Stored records
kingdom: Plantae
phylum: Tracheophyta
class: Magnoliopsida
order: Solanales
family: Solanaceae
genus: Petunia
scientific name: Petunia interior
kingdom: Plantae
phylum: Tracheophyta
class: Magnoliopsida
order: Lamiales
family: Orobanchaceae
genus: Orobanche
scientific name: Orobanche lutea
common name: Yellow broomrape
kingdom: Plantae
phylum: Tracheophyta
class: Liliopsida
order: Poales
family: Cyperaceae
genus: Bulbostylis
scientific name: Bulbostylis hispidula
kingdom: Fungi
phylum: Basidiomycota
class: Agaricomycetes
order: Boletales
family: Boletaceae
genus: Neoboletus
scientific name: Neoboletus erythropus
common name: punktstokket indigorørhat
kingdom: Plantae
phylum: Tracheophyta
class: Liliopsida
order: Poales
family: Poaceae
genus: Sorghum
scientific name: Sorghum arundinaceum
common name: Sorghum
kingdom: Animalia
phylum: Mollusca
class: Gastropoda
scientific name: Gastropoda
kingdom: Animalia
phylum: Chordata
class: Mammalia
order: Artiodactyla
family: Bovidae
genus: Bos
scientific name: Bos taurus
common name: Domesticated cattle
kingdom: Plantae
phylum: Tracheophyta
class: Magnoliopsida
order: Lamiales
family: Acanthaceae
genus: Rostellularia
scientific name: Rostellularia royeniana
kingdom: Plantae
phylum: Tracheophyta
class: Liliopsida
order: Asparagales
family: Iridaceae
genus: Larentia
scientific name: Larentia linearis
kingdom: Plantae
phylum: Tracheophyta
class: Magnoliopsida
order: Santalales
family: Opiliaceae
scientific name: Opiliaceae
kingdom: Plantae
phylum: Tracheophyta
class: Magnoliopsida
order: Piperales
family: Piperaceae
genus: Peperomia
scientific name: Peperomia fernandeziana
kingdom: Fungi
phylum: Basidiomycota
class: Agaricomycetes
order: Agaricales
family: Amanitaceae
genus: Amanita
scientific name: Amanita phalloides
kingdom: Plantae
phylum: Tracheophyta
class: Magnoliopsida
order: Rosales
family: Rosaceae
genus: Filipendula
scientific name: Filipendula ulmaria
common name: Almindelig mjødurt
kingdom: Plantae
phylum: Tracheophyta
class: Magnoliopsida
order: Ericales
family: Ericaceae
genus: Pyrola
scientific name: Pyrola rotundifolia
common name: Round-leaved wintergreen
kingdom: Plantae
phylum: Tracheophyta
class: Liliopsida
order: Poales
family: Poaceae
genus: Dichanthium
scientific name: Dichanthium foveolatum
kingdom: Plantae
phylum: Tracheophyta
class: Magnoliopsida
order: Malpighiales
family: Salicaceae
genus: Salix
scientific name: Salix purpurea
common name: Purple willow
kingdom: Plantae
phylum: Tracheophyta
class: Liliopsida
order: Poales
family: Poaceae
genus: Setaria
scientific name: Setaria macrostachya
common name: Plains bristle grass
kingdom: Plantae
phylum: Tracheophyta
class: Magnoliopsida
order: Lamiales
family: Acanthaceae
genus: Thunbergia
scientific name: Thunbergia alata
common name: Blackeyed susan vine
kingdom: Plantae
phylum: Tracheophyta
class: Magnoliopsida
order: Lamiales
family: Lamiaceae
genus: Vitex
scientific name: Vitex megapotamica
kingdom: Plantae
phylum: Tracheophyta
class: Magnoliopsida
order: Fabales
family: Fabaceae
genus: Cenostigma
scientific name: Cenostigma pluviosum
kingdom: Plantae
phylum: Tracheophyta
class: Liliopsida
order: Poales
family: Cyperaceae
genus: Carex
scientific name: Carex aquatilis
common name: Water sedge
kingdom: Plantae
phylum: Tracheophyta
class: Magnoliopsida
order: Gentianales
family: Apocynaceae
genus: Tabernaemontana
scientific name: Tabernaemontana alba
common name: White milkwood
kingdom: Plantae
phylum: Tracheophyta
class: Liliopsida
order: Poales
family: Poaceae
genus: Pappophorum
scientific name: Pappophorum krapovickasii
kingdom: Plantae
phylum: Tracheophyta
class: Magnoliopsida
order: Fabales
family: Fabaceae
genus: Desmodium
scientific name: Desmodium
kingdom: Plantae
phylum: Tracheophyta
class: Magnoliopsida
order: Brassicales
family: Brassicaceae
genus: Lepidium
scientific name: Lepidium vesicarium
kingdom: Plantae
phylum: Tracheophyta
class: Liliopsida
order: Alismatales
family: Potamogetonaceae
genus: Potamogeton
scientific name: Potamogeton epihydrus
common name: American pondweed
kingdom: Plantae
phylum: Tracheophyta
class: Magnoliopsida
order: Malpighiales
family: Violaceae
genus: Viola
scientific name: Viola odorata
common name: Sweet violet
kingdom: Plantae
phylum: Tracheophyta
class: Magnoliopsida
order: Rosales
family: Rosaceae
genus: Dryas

● **Aim**
Render the data above as a Markdown table with two columns, Row and Line, where Row numbers each line in sequence and Line holds the line itself. Omit any blank lines.

● **In response**
| Row | Line |
|---|---|
| 1 | kingdom: Plantae |
| 2 | phylum: Tracheophyta |
| 3 | class: Magnoliopsida |
| 4 | order: Solanales |
| 5 | family: Solanaceae |
| 6 | genus: Petunia |
| 7 | scientific name: Petunia interior |
| 8 | kingdom: Plantae |
| 9 | phylum: Tracheophyta |
| 10 | class: Magnoliopsida |
| 11 | order: Lamiales |
| 12 | family: Orobanchaceae |
| 13 | genus: Orobanche |
| 14 | scientific name: Orobanche lutea |
| 15 | common name: Yellow broomrape |
| 16 | kingdom: Plantae |
| 17 | phylum: Tracheophyta |
| 18 | class: Liliopsida |
| 19 | order: Poales |
| 20 | family: Cyperaceae |
| 21 | genus: Bulbostylis |
| 22 | scientific name: Bulbostylis hispidula |
| 23 | kingdom: Fungi |
| 24 | phylum: Basidiomycota |
| 25 | class: Agaricomycetes |
| 26 | order: Boletales |
| 27 | family: Boletaceae |
| 28 | genus: Neoboletus |
| 29 | scientific name: Neoboletus erythropus |
| 30 | common name: punktstokket indigorørhat |
| 31 | kingdom: Plantae |
| 32 | phylum: Tracheophyta |
| 33 | class: Liliopsida |
| 34 | order: Poales |
| 35 | family: Poaceae |
| 36 | genus: Sorghum |
| 37 | scientific name: Sorghum arundinaceum |
| 38 | common name: Sorghum |
| 39 | kingdom: Animalia |
| 40 | phylum: Mollusca |
| 41 | class: Gastropoda |
| 42 | scientific name: Gastropoda |
| 43 | kingdom: Animalia |
| 44 | phylum: Chordata |
| 45 | class: Mammalia |
| 46 | order: Artiodactyla |
| 47 | family: Bovidae |
| 48 | genus: Bos |
| 49 | scientific name: Bos taurus |
| 50 | common name: Domesticated cattle |
| 51 | kingdom: Plantae |
| 52 | phylum: Tracheophyta |
| 53 | class: Magnoliopsida |
| 54 | order: Lamiales |
| 55 | family: Acanthaceae |
| 56 | genus: Rostellularia |
| 57 | scientific name: Rostellularia royeniana |
| 58 | kingdom: Plantae |
| 59 | phylum: Tracheophyta |
| 60 | class: Liliopsida |
| 61 | order: Asparagales |
| 62 | family: Iridaceae |
| 63 | genus: Larentia |
| 64 | scientific name: Larentia linearis |
| 65 | kingdom: Plantae |
| 66 | phylum: Tracheophyta |
| 67 | class: Magnoliopsida |
| 68 | order: Santalales |
| 69 | family: Opiliaceae |
| 70 | scientific name: Opiliaceae |
| 71 | kingdom: Plantae |
| 72 | phylum: Tracheophyta |
| 73 | class: Magnoliopsida |
| 74 | order: Piperales |
| 75 | family: Piperaceae |
| 76 | genus: Peperomia |
| 77 | scientific name: Peperomia fernandeziana |
| 78 | kingdom: Fungi |
| 79 | phylum: Basidiomycota |
| 80 | class: Agaricomycetes |
| 81 | order: Agaricales |
| 82 | family: Amanitaceae |
| 83 | genus: Amanita |
| 84 | scientific name: Amanita phalloides |
| 85 | kingdom: Plantae |
| 86 | phylum: Tracheophyta |
| 87 | class: Magnoliopsida |
| 88 | order: Rosales |
| 89 | family: Rosaceae |
| 90 | genus: Filipendula |
| 91 | scientific name: Filipendula ulmaria |
| 92 | common name: Almindelig mjødurt |
| 93 | kingdom: Plantae |
| 94 | phylum: Tracheophyta |
| 95 | class: Magnoliopsida |
| 96 | order: Ericales |
| 97 | family: Ericaceae |
| 98 | genus: Pyrola |
| 99 | scientific name: Pyrola rotundifolia |
| 100 | common name: Round-leaved wintergreen |
| 101 | kingdom: Plantae |
| 102 | phylum: Tracheophyta |
| 103 | class: Liliopsida |
| 104 | order: Poales |
| 105 | family: Poaceae |
| 106 | genus: Dichanthium |
| 107 | scientific name: Dichanthium foveolatum |
| 108 | kingdom: Plantae |
| 109 | phylum: Tracheophyta |
| 110 | class: Magnoliopsida |
| 111 | order: Malpighiales |
| 112 | family: Salicaceae |
| 113 | genus: Salix |
| 114 | scientific name: Salix purpurea |
| 115 | common name: Purple willow |
| 116 | kingdom: Plantae |
| 117 | phylum: Tracheophyta |
| 118 | class: Liliopsida |
| 119 | order: Poales |
| 120 | family: Poaceae |
| 121 | genus: Setaria |
| 122 | scientific name: Setaria macrostachya |
| 123 | common name: Plains bristle grass |
| 124 | kingdom: Plantae |
| 125 | phylum: Tracheophyta |
| 126 | class: Magnoliopsida |
| 127 | order: Lamiales |
| 128 | family: Acanthaceae |
| 129 | genus: Thunbergia |
| 130 | scientific name: Thunbergia alata |
| 131 | common name: Blackeyed susan vine |
| 132 | kingdom: Plantae |
| 133 | phylum: Tracheophyta |
| 134 | class: Magnoliopsida |
| 135 | order: Lamiales |
| 136 | family: Lamiaceae |
| 137 | genus: Vitex |
| 138 | scientific name: Vitex megapotamica |
| 139 | kingdom: Plantae |
| 140 | phylum: Tracheophyta |
| 141 | class: Magnoliopsida |
| 142 | order: Fabales |
| 143 | family: Fabaceae |
| 144 | genus: Cenostigma |
| 145 | scientific name: Cenostigma pluviosum |
| 146 | kingdom: Plantae |
| 147 | phylum: Tracheophyta |
| 148 | class: Liliopsida |
| 149 | order: Poales |
| 150 | family: Cyperaceae |
| 151 | genus: Carex |
| 152 | scientific name: Carex aquatilis |
| 153 | common name: Water sedge |
| 154 | kingdom: Plantae |
| 155 | phylum: Tracheophyta |
| 156 | class: Magnoliopsida |
| 157 | order: Gentianales |
| 158 | family: Apocynaceae |
| 159 | genus: Tabernaemontana |
| 160 | scientific name: Tabernaemontana alba |
| 161 | common name: White milkwood |
| 162 | kingdom: Plantae |
| 163 | phylum: Tracheophyta |
| 164 | class: Liliopsida |
| 165 | order: Poales |
| 166 | family: Poaceae |
| 167 | genus: Pappophorum |
| 168 | scientific name: Pappophorum krapovickasii |
| 169 | kingdom: Plantae |
| 170 | phylum: Tracheophyta |
| 171 | class: Magnoliopsida |
| 172 | order: Fabales |
| 173 | family: Fabaceae |
| 174 | genus: Desmodium |
| 175 | scientific name: Desmodium |
| 176 | kingdom: Plantae |
| 177 | phylum: Tracheophyta |
| 178 | class: Magnoliopsida |
| 179 | order: Brassicales |
| 180 | family: Brassicaceae |
| 181 | genus: Lepidium |
| 182 | scientific name: Lepidium vesicarium |
| 183 | kingdom: Plantae |
| 184 | phylum: Tracheophyta |
| 185 | class: Liliopsida |
| 186 | order: Alismatales |
| 187 | family: Potamogetonaceae |
| 188 | genus: Potamogeton |
| 189 | scientific name: Potamogeton epihydrus |
| 190 | common name: American pondweed |
| 191 | kingdom: Plantae |
| 192 | phylum: Tracheophyta |
| 193 | class: Magnoliopsida |
| 194 | order: Malpighiales |
| 195 | family: Violaceae |
| 196 | genus: Viola |
| 197 | scientific name: Viola odorata |
| 198 | common name: Sweet violet |
| 199 | kingdom: Plantae |
| 200 | phylum: Tracheophyta |
| 201 | class: Magnoliopsida |
| 202 | order: Rosales |
| 203 | family: Rosaceae |
| 204 | genus: Dryas |